Cloud services have been on the rise for more than a decade now and there is a good reason for that. After all – the value proposition of these services is something which is hard to ignore. In essence they promise you that:

You won’t need to own the infrastructure nor maintain it.
The infrastructure will scale together with your needs (e.g. – being ‘elastic’), so you only pay for what you actually use.
Because of the two above you can now:
1. Focus on what you do best, without having to worry about infrastructure ‘nonsense’
2. It will cost you less

That’s a great value proposition, right?

Indeed, it sounds awesome and makes a lot of sense. And this is why cloud services – including services which provide you with computing power, storage and communication channels have become the norm for almost all of the hi-tech companies out there. If you are working in a hi-tech company I bet you heard one of these terms countless times:

AWS, GCS, Azure, BigQuery, S3, Kafka, Spark and so forth…

Now, here is the thing:

All (or almost all) of these services are charging you per actual usage (processing time, storage size, messages per second, etc..). This fact essentially means that bad architecture decisions or just a bad code can very easily generate a spike in the costs.

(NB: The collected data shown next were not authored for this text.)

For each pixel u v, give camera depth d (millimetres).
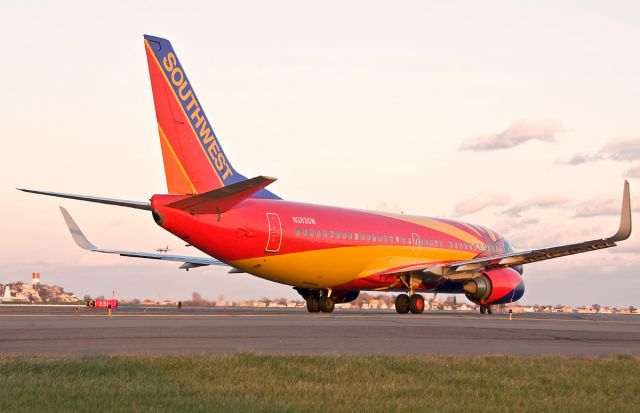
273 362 14758
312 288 40031
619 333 26469
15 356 15016
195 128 32938
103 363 13828
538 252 38938
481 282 42375
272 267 36062
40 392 11469
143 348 17500
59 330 21672
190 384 12617
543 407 11758
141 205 30828
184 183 32438
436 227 45250
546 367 15617
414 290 42688
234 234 33688
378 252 40750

Ok… but what’s new in this statement? It has always been the case..

No… it’s not.

It may sound trivial if you were ‘matured’ into this reality, but it doesn’t necessarily have to be this way. For example – in the past, when a company maintained its own servers then you could abuse their processing power as much as you’d like, and would cost you about the same (give or take the electricity bill).

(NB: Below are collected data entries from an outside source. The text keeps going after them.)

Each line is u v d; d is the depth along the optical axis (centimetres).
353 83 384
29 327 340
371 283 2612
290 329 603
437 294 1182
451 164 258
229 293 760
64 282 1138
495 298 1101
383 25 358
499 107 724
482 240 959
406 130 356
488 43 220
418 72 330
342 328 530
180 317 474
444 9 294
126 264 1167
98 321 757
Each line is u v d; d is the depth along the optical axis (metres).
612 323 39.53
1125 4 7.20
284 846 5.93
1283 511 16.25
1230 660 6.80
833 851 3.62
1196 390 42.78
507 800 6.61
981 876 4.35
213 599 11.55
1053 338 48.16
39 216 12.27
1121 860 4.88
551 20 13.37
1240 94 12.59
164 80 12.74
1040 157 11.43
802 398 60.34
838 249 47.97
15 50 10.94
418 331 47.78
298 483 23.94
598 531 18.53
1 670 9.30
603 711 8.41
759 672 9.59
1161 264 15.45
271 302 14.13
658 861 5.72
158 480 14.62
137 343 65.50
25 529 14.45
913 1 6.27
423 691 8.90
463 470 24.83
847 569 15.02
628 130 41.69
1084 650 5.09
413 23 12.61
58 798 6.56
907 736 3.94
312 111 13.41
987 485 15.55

I’m just noting this point now and we’ll get to it later.

Hence (going back to the business model of these services) – you need to understand that your company’s costs are very sensitive to bad programming/coding.

I will also add that since their biz model is based on usage – it is not in their best interest to encourage reduced usage. They most likely won’t provide you with easy means to alert you on spikes and they won’t encourage you or provide you with the means to put countermeasures in case something doesn’t make sense business wise in terms of usage. Bad programming is actually good for their business. [just to clarify that I’m not hinting that something is being done on purpose. There is simply no business incentive from their side to invest in this].

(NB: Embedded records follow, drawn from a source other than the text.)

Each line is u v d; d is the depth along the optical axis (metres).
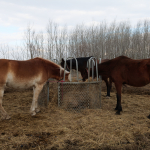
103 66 3.77
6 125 2.73
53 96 4.53
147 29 12.36
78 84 3.88
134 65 3.27
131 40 12.98
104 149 2.01
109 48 12.27
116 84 3.56
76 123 2.85
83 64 4.86
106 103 4.43
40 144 2.09
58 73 3.70
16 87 3.01
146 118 3.15
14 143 2.11
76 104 3.75
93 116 3.26
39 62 3.31
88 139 2.25
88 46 11.78
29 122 2.90
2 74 2.71
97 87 3.93
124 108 3.92
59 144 2.09
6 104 4.25
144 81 3.15
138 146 2.06
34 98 3.31
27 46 9.42
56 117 3.21
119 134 2.40
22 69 2.93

The state of software engineering

Another thing that is happening in the market is that it’s becoming very hard to find good software engineers.

Why?

I’m observing two main reasons for that:

The trivial one – the market is very hot now when the money is cheap and capital is much more available then it used to be 10 years ago. Tons of new startups are emerging and they all need working hands. What’s happening now is an order of magnitude worse of what happened in the dot-com bubble (in the early 2000).
The rise of cloud services and the micro-services architecture are slowly transforming true software engineering into a lost art. Today, much of the written code is about integrating these services so they can talk with one another, resulting in relatively ‘dumb programming’. Algorithms, proper modeling and distributed programming are ‘beasts’ which are becoming less and less common.

What I’m observing and hearing (from friends, co-workers, people I mentor and my own company) is that due to the lack of quality engineers in the market they often have no choice, but to compromise on lower quality engineers as their main working force. The luckiest have one or two talented individuals in their teams.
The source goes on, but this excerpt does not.